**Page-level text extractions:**

"""

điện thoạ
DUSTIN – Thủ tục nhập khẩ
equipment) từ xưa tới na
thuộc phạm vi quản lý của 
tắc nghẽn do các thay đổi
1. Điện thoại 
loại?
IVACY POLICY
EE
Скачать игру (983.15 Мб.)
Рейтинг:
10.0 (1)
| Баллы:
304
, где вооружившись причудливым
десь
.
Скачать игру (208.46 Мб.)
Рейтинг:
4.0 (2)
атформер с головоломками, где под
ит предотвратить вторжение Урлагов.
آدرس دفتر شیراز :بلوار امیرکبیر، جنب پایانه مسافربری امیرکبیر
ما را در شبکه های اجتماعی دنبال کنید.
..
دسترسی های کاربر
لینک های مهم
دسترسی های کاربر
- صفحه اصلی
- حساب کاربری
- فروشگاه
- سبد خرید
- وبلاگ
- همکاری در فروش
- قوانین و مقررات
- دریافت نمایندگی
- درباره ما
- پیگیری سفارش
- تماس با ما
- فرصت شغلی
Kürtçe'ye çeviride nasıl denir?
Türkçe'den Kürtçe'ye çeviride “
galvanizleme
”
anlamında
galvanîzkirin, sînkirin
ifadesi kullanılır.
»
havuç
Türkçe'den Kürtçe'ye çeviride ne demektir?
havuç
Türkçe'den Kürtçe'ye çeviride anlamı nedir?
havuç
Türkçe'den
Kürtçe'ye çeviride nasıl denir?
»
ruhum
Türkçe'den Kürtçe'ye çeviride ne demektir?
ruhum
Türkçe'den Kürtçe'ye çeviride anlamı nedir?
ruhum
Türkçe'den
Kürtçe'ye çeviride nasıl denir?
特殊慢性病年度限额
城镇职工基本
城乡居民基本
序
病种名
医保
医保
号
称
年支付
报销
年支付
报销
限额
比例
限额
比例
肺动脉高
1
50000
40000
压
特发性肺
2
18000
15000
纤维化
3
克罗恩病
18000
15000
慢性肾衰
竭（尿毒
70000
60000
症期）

"""

**EXERCISE:**
For this exercise, copy word for word the line that contains "equipment) từ xưa tới na" and every line after it, ending with the last line of the entries above.

**ANSWER TO THIS PROBLEM:**
equipment) từ xưa tới na
thuộc phạm vi quản lý của 
tắc nghẽn do các thay đổi
1. Điện thoại 
loại?
IVACY POLICY
EE
Скачать игру (983.15 Мб.)
Рейтинг:
10.0 (1)
| Баллы:
304
, где вооружившись причудливым
десь
.
Скачать игру (208.46 Мб.)
Рейтинг:
4.0 (2)
атформер с головоломками, где под
ит предотвратить вторжение Урлагов.
آدرس دفتر شیراز :بلوار امیرکبیر، جنب پایانه مسافربری امیرکبیر
ما را در شبکه های اجتماعی دنبال کنید.
..
دسترسی های کاربر
لینک های مهم
دسترسی های کاربر
- صفحه اصلی
- حساب کاربری
- فروشگاه
- سبد خرید
- وبلاگ
- همکاری در فروش
- قوانین و مقررات
- دریافت نمایندگی
- درباره ما
- پیگیری سفارش
- تماس با ما
- فرصت شغلی
Kürtçe'ye çeviride nasıl denir?
Türkçe'den Kürtçe'ye çeviride “
galvanizleme
”
anlamında
galvanîzkirin, sînkirin
ifadesi kullanılır.
»
havuç
Türkçe'den Kürtçe'ye çeviride ne demektir?
havuç
Türkçe'den Kürtçe'ye çeviride anlamı nedir?
havuç
Türkçe'den
Kürtçe'ye çeviride nasıl denir?
»
ruhum
Türkçe'den Kürtçe'ye çeviride ne demektir?
ruhum
Türkçe'den Kürtçe'ye çeviride anlamı nedir?
ruhum
Türkçe'den
Kürtçe'ye çeviride nasıl denir?
特殊慢性病年度限额
城镇职工基本
城乡居民基本
序
病种名
医保
医保
号
称
年支付
报销
年支付
报销
限额
比例
限额
比例
肺动脉高
1
50000
40000
压
特发性肺
2
18000
15000
纤维化
3
克罗恩病
18000
15000
慢性肾衰
竭（尿毒
70000
60000
症期）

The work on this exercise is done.